The play is set in Rooney's office in Three Rivers Stadium in 1976. As Rooney closes up shop and dresses to go to a Knights of Columbus dinner honoring him, he talks to the audience about his past, some NFL behind-the-scenes antics and thoughts on the current state (circa 1976) of professional sports.
It should come as no surprise that the intent of The Chief is nothing less than godhead-polishing. There may be some who believe theater is the ruthless examination of the human condition, but I can guarantee you that the five of them haven't bought tickets. Collier and Zellers are there to praise Rooney and the audience is there to see him praised, so it's a win/win for just about everyone involved.
I should say that the final 15 minutes or so does find the sentimentality rolling out rather thickly, with Collier and Zellers pushing more emotional buttons than Spielberg. But that comes at the end of a very enjoyable evening.
In a lot of ways, Rooney's life — he was born in 1901 on the North Side — mirrors Pittsburgh's own relatively recent history and, indeed, the history of professional football: From gritty working-class beginnings, the grubby also-ran rises to achieve a national reputation.

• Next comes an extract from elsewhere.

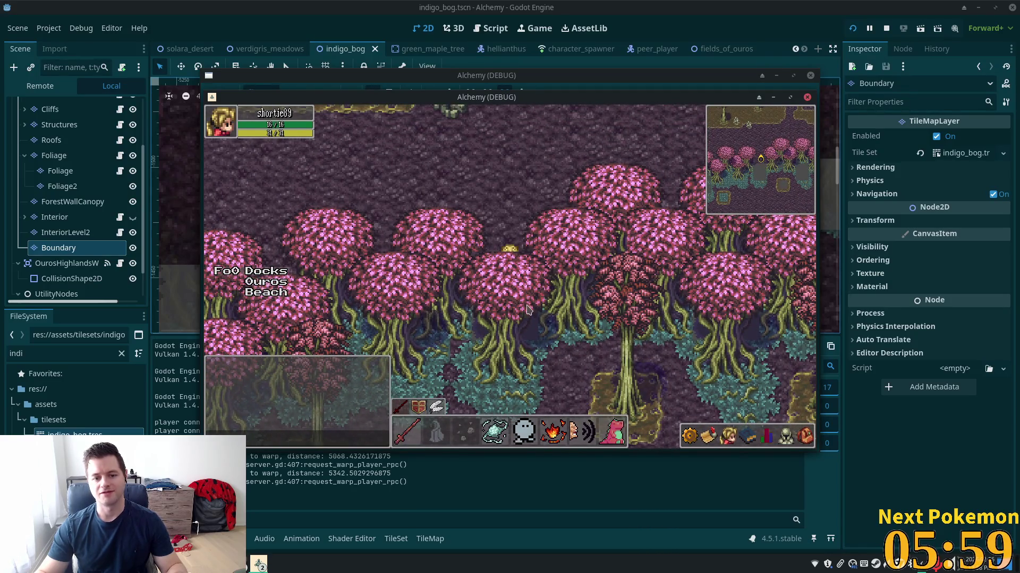
{"action": "key", "text": "w"}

By far the most interesting aspect of Collier and Zellers' script is the historical snapshots provided, a glance back to a time when the Triangle was decidedly less Golden.
But the evening's most entertaining element is Atkins' performance. Collier and Zellers have written Rooney as a gruff, self-mocking Average Joe who hides blistering intelligence and insight behind a Will Rogers-esque aw-shucks showman. This nationally known Pittsburgh-based character actor inhabits the role utterly, giving life to all Collier and Zellers have provided him.
And since he's been appearing in the role since 2003, Atkins knows precisely when to play out to the audience and when to seduce them into his performance. It's rather mind-boggling to watch such a hugely talented man work the crowd as brilliantly as Atkins does here. It is, believe me, a billion times better than football.